> **DATA EXCERPTS**:
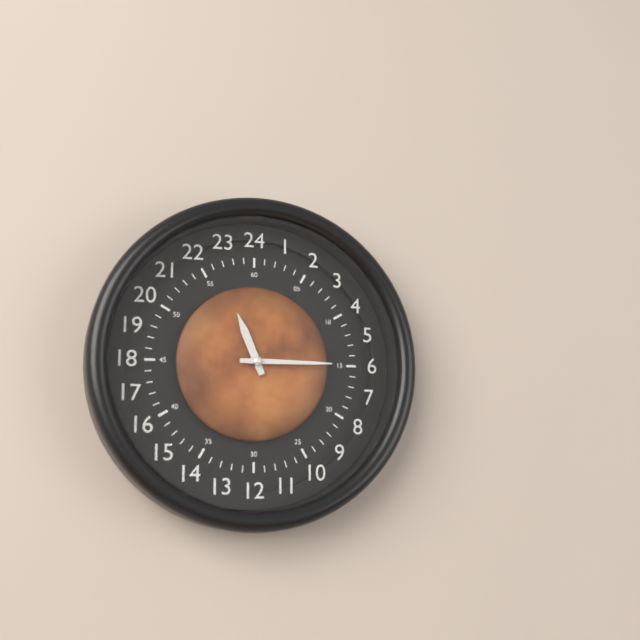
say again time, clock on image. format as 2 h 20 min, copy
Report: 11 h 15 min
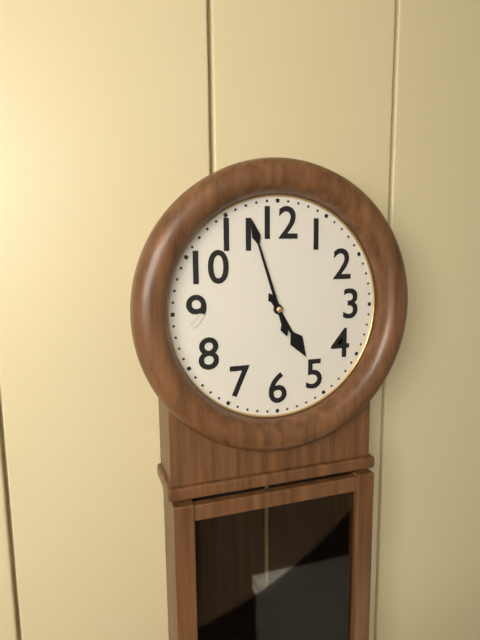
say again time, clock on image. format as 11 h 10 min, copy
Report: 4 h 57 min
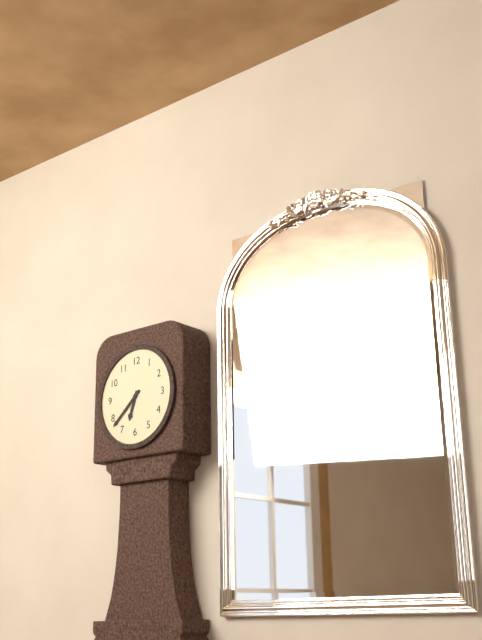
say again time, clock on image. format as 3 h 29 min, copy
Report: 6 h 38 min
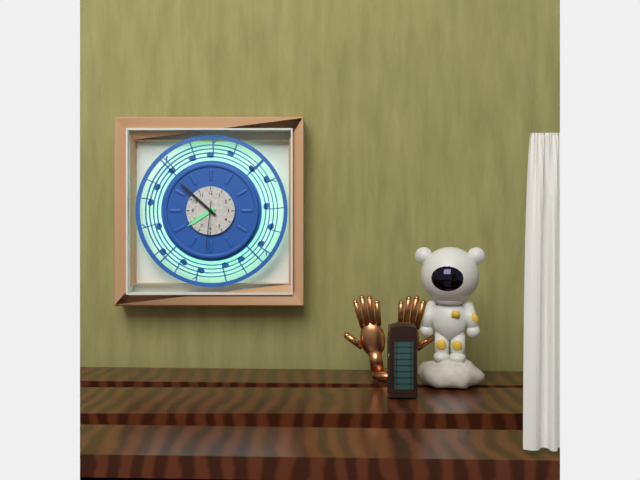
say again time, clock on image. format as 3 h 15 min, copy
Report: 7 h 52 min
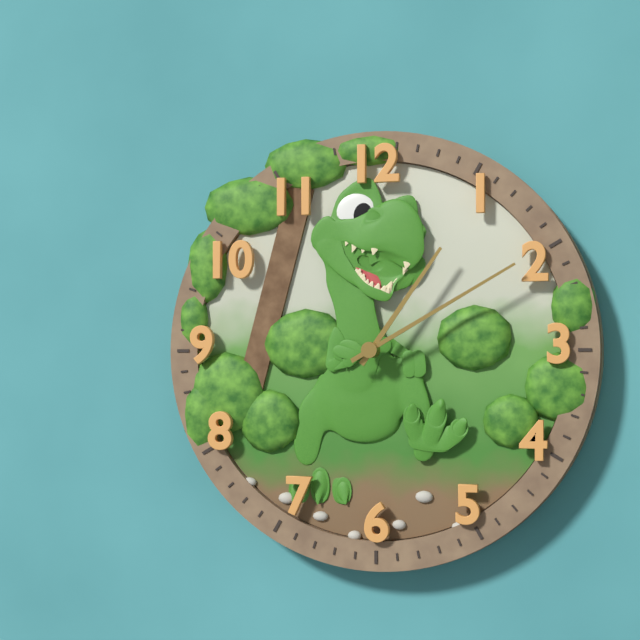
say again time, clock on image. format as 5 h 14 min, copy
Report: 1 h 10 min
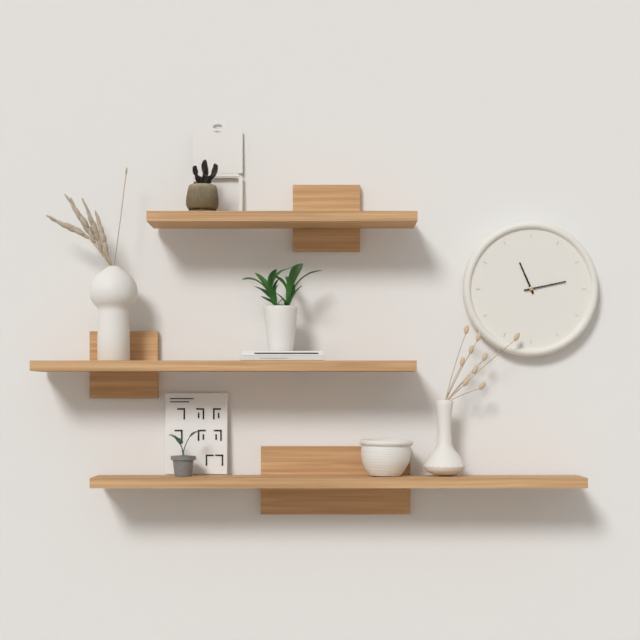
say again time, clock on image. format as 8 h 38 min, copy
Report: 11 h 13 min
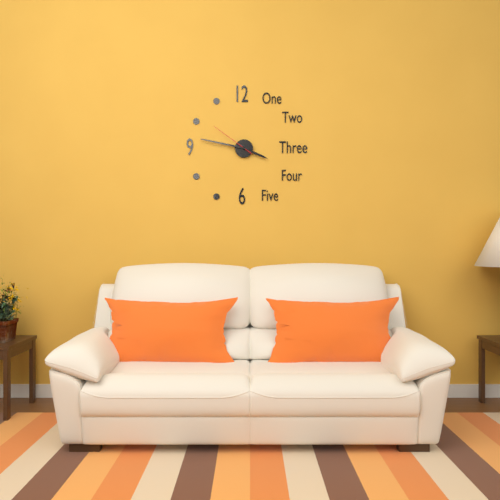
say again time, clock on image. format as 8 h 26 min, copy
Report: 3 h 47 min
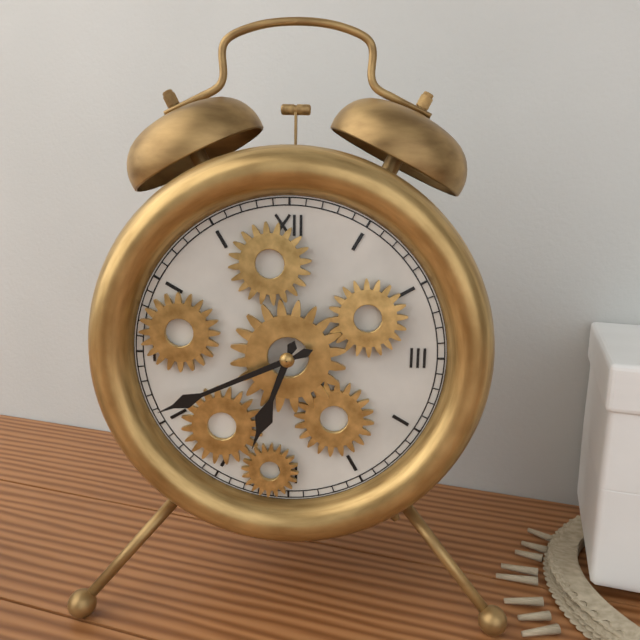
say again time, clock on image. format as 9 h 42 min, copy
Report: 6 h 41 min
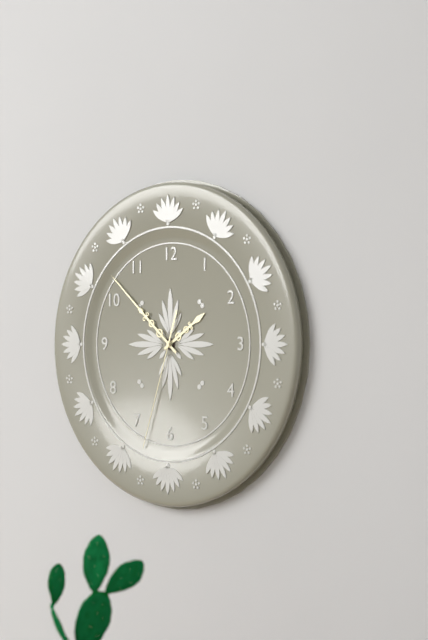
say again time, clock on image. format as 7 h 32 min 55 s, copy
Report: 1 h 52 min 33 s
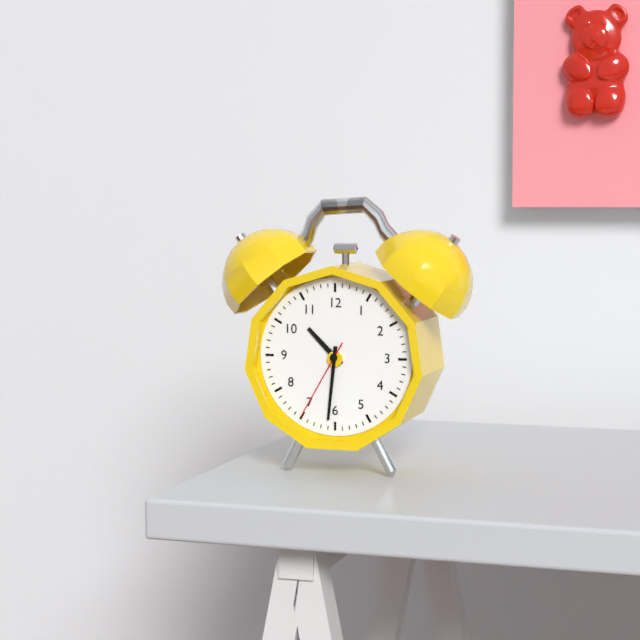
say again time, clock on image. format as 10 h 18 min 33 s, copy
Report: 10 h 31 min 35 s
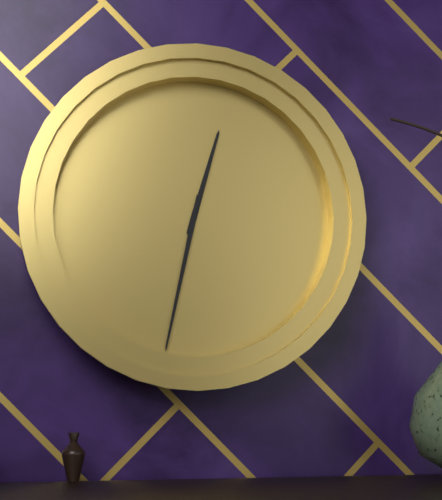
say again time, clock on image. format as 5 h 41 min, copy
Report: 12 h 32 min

==

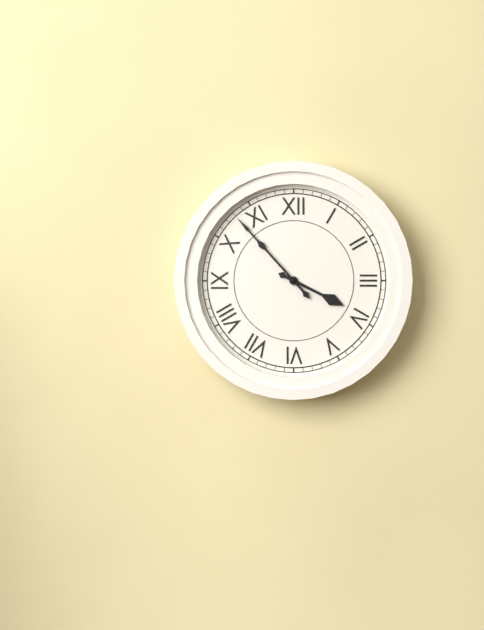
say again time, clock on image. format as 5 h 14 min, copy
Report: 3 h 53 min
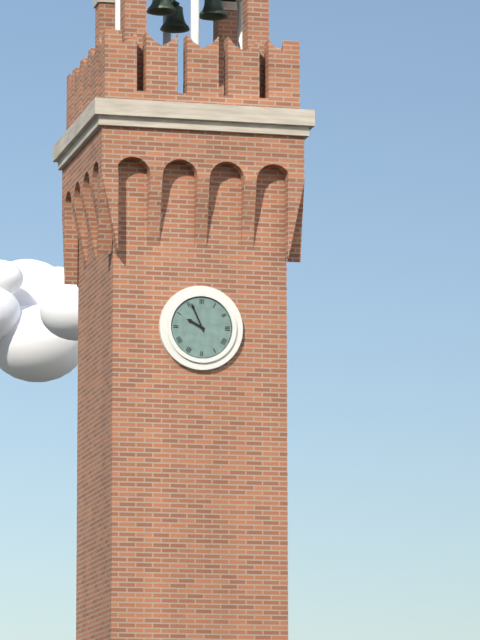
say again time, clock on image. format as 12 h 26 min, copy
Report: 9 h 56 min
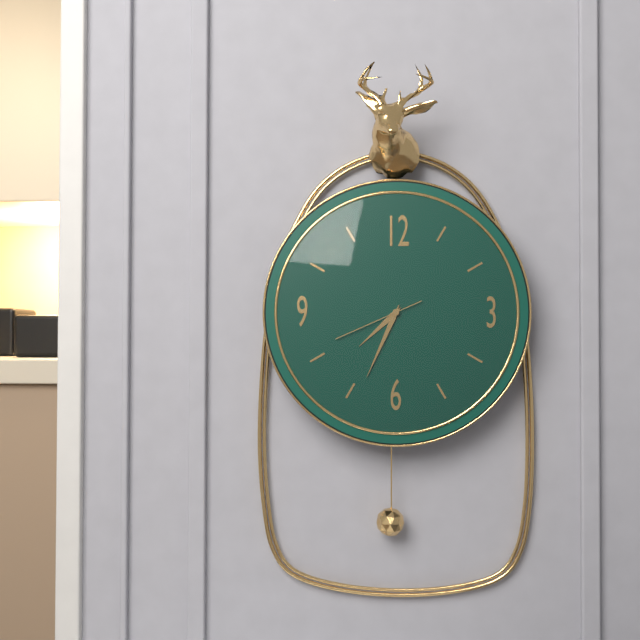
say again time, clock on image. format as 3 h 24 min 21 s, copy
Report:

> **STATED TASK**:
Extract from the material above the lines starting at the one containing "say again time, clock on image. format as 10" and ending at the one containing "Report: 10 h 31 min 35 s". Reproduce them without any change.

> **WRITTEN ANSWER**:
say again time, clock on image. format as 10 h 18 min 33 s, copy
Report: 10 h 31 min 35 s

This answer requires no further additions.